PROJECT SUMMARY (See instructions):
Declines in cognitive and motor function are early harbingers of pending Alzheimer's Disease and related
dementia (AD/ADRD). New technologies for characterizing mobility and cognition have made significant
inroads within the younger, healthier population segments but have not permeated all demographics,
especially among older adults. Additionally, current approaches for monitoring cognition and mobility are
limited to periodic assessments in laboratory and clinical settings, which fail to capture the subtle
gradation and continuous deterioration of these domains. To address this gap, we propose a multi-modal
system of wearable sensors that will provide data to enable breakthroughs in statistical machine learning
and health informatics, allowing for a nuanced, continuous assessment of mobility and cognition.
Critically, our combined hardware/software system will address the unique challenges of an aging
population including the need for a health monitoring system which is both comfortable and easy to use.

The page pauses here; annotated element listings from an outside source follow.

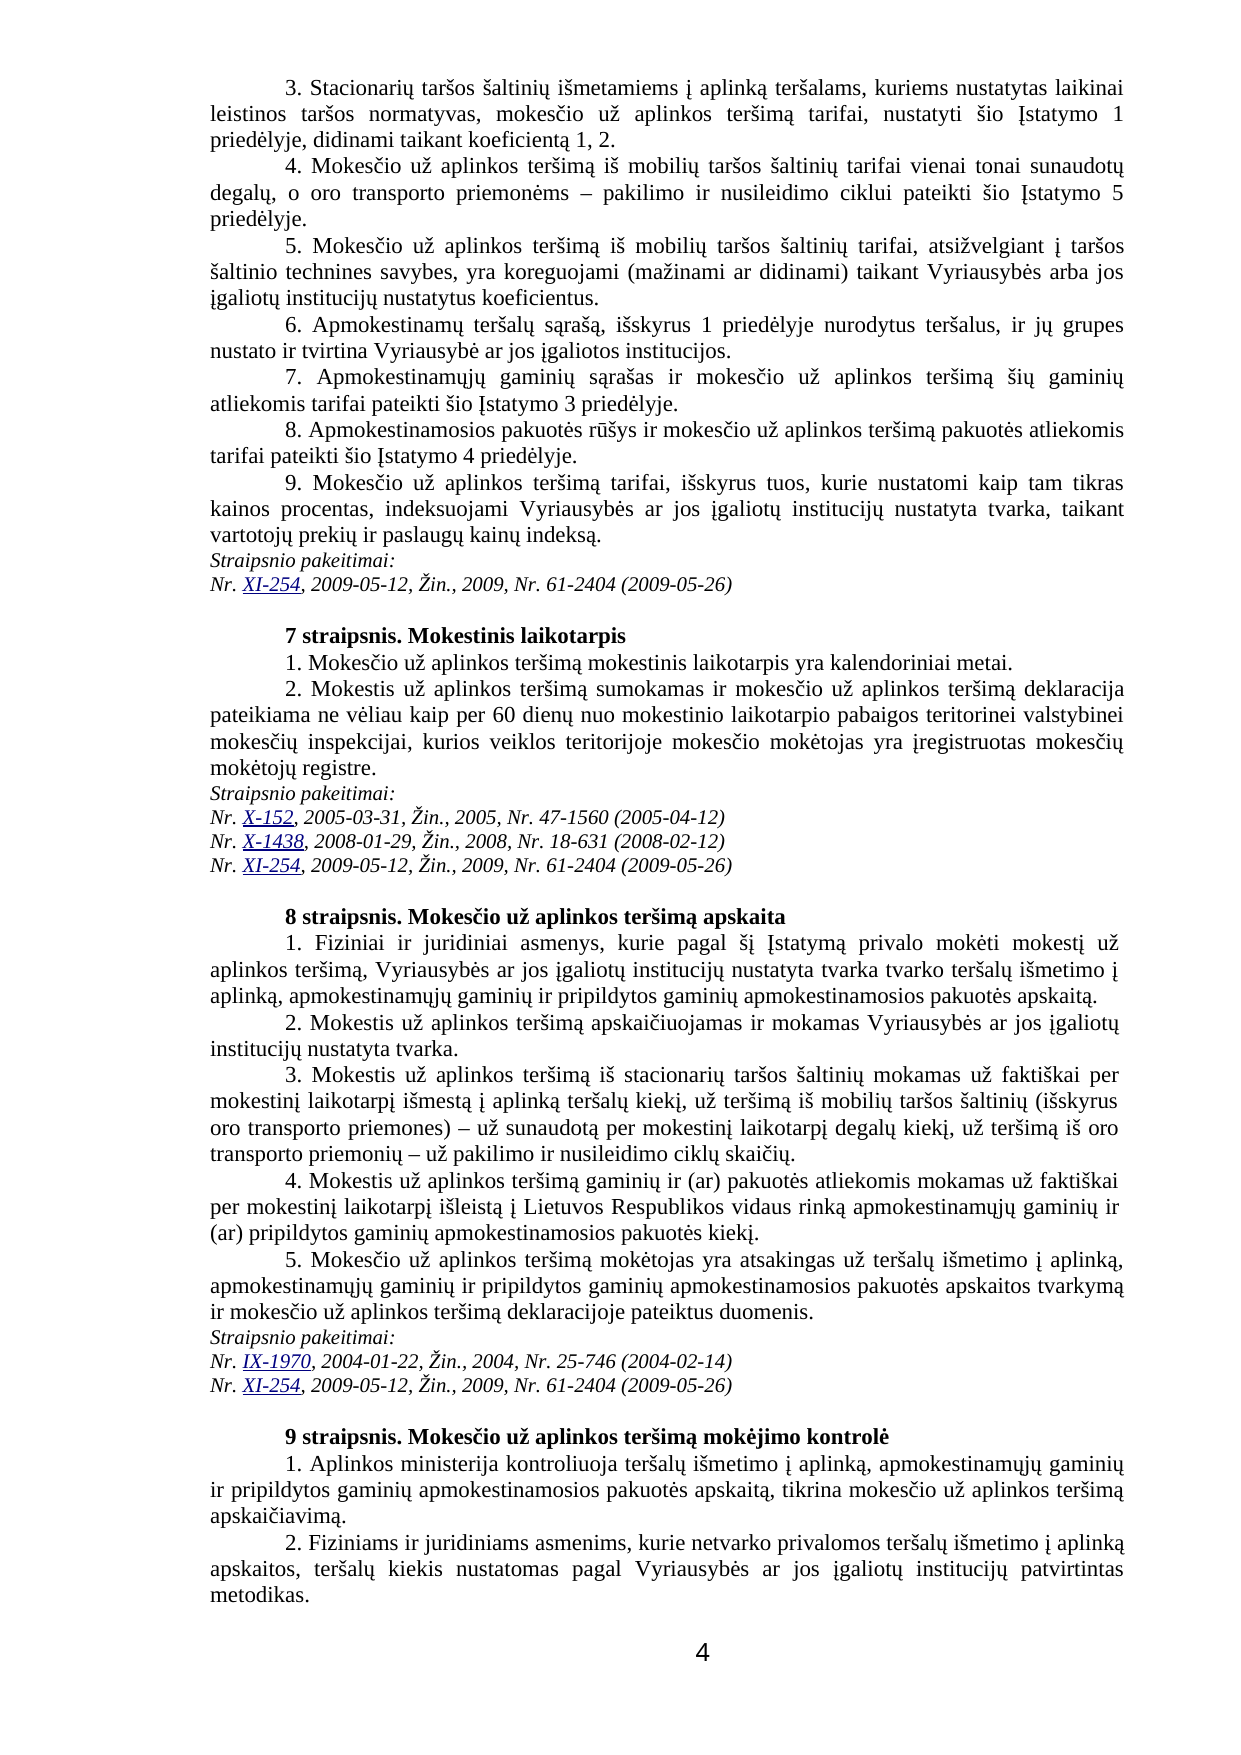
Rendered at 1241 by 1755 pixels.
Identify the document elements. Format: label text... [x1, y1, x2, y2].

text 8 straipsnis. Mokesčio už aplinkos teršimą apskaita [210, 903, 1120, 929]
text 8. Apmokestinamosios pakuotės rūšys ir mokesčio už aplinkos teršimą pakuotės atliekomis tarifai pateikti šio Įstatymo 4 priedėlyje. [210, 416, 1126, 469]
text Nr. XI-254, 2009-05-12, Žin., 2009, Nr. 61-2404 (2009-05-26) [210, 572, 1120, 596]
text 2. Mokestis už aplinkos teršimą apskaičiuojamas ir mokamas Vyriausybės ar jos įgaliotų institucijų nustatyta tvarka. [210, 1008, 1120, 1061]
text 4. Mokesčio už aplinkos teršimą iš mobilių taršos šaltinių tarifai vienai tonai sunaudotų degalų, o oro transporto priemonėms – pakilimo ir nusileidimo ciklui pateikti šio Įstatymo 5 priedėlyje. [210, 153, 1126, 232]
text 7. Apmokestinamųjų gaminių sąrašas ir mokesčio už aplinkos teršimą šių gaminių atliekomis tarifai pateikti šio Įstatymo 3 priedėlyje. [210, 363, 1126, 416]
text Nr. X-1438, 2008-01-29, Žin., 2008, Nr. 18-631 (2008-02-12) [210, 829, 1120, 853]
text Straipsnio pakeitimai: [210, 781, 1120, 804]
text 3. Stacionarių taršos šaltinių išmetamiems į aplinką teršalams, kuriems nustatytas laikinai leistinos taršos normatyvas, mokesčio už aplinkos teršimą tarifai, nustatyti šio Įstatymo 1 priedėlyje, didinami taikant koeficientą 1, 2. [210, 73, 1126, 153]
text 2. Mokestis už aplinkos teršimą sumokamas ir mokesčio už aplinkos teršimą deklaracija pateikiama ne vėliau kaip per 60 dienų nuo mokestinio laikotarpio pabaigos teritorinei valstybinei mokesčių inspekcijai, kurios veiklos teritorijoje mokesčio mokėtojas yra įregistruotas mokesčių mokėtojų registre. [210, 675, 1126, 781]
text 1. Mokesčio už aplinkos teršimą mokestinis laikotarpis yra kalendoriniai metai. [210, 649, 1120, 675]
text 3. Mokestis už aplinkos teršimą iš stacionarių taršos šaltinių mokamas už faktiškai per mokestinį laikotarpį išmestą į aplinką teršalų kiekį, už teršimą iš mobilių taršos šaltinių (išskyrus oro transporto priemones) – už sunaudotą per mokestinį laikotarpį degalų kiekį, už teršimą iš oro transporto priemonių – už pakilimo ir nusileidimo ciklų skaičių. [210, 1061, 1120, 1167]
text Straipsnio pakeitimai: [210, 548, 1126, 572]
text Nr. XI-254, 2009-05-12, Žin., 2009, Nr. 61-2404 (2009-05-26) [210, 1373, 1120, 1397]
text 5. Mokesčio už aplinkos teršimą mokėtojas yra atsakingas už teršalų išmetimo į aplinką, apmokestinamųjų gaminių ir pripildytos gaminių apmokestinamosios pakuotės apskaitos tvarkymą ir mokesčio už aplinkos teršimą deklaracijoje pateiktus duomenis. [210, 1246, 1126, 1325]
text 2. Fiziniams ir juridiniams asmenims, kurie netvarko privalomos teršalų išmetimo į aplinką apskaitos, teršalų kiekis nustatomas pagal Vyriausybės ar jos įgaliotų institucijų patvirtintas metodikas. [210, 1529, 1126, 1608]
text 6. Apmokestinamų teršalų sąrašą, išskyrus 1 priedėlyje nurodytus teršalus, ir jų grupes nustato ir tvirtina Vyriausybė ar jos įgaliotos institucijos. [210, 311, 1126, 363]
text 9. Mokesčio už aplinkos teršimą tarifai, išskyrus tuos, kurie nustatomi kaip tam tikras kainos procentas, indeksuojami Vyriausybės ar jos įgaliotų institucijų nustatyta tvarka, taikant vartotojų prekių ir paslaugų kainų indeksą. [210, 469, 1126, 548]
text 1. Aplinkos ministerija kontroliuoja teršalų išmetimo į aplinką, apmokestinamųjų gaminių ir pripildytos gaminių apmokestinamosios pakuotės apskaitą, tikrina mokesčio už aplinkos teršimą apskaičiavimą. [210, 1450, 1126, 1529]
text Straipsnio pakeitimai: [210, 1325, 1126, 1349]
text 4. Mokestis už aplinkos teršimą gaminių ir (ar) pakuotės atliekomis mokamas už faktiškai per mokestinį laikotarpį išleistą į Lietuvos Respublikos vidaus rinką apmokestinamųjų gaminių ir (ar) pripildytos gaminių apmokestinamosios pakuotės kiekį. [210, 1167, 1120, 1246]
text 9 straipsnis. Mokesčio už aplinkos teršimą mokėjimo kontrolė [210, 1423, 1126, 1450]
text 1. Fiziniai ir juridiniai asmenys, kurie pagal šį Įstatymą privalo mokėti mokestį už aplinkos teršimą, Vyriausybės ar jos įgaliotų institucijų nustatyta tvarka tvarko teršalų išmetimo į aplinką, apmokestinamųjų gaminių ir pripildytos gaminių apmokestinamosios pakuotės apskaitą. [210, 929, 1120, 1008]
text Nr. IX-1970, 2004-01-22, Žin., 2004, Nr. 25-746 (2004-02-14) [210, 1349, 1120, 1373]
text 7 straipsnis. Mokestinis laikotarpis [210, 622, 1120, 649]
text Nr. XI-254, 2009-05-12, Žin., 2009, Nr. 61-2404 (2009-05-26) [210, 853, 1120, 877]
text 5. Mokesčio už aplinkos teršimą iš mobilių taršos šaltinių tarifai, atsižvelgiant į taršos šaltinio technines savybes, yra koreguojami (mažinami ar didinami) taikant Vyriausybės arba jos įgaliotų institucijų nustatytus koeficientus. [210, 232, 1126, 311]
text Nr. X-152, 2005-03-31, Žin., 2005, Nr. 47-1560 (2005-04-12) [210, 804, 1120, 829]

In Aim 1, we will develop a system of wearable eutectogel sensor patches that are flexible and breathable,
transparent, and inconspicuous. These individual sensor devices, designed for long-term wear, will
provide direct, continuous, real-time monitoring of eight biophysical domains (gait, posture, head motion,
heart rate variability, respiration, location, orientation, and movement). In Aim 2, building on
state-of-the-art methods for the modeling and analysis of multiple time series, we will develop statistical
machine learning algorithms and models for the estimation of cognitive function and mobility over time
given data from the gel-biosensors. To validate the resulting engineered system, we undertake a
feasibility study to determine the potential of the analytics-enhanced, integrated biosensor system and
machine learning algorithms to predict cognitive function and mobility in 20 older men and women,
starting in a controlled laboratory setting and extending into real-world scenarios. We anticipate our
gel-based biosensor system and machine learning models will advance personalized sensing and health
informatics with long term, direct application to detecting and predicting early development and
progression of AD/ADRD that increasing numbers of older adults are now facing.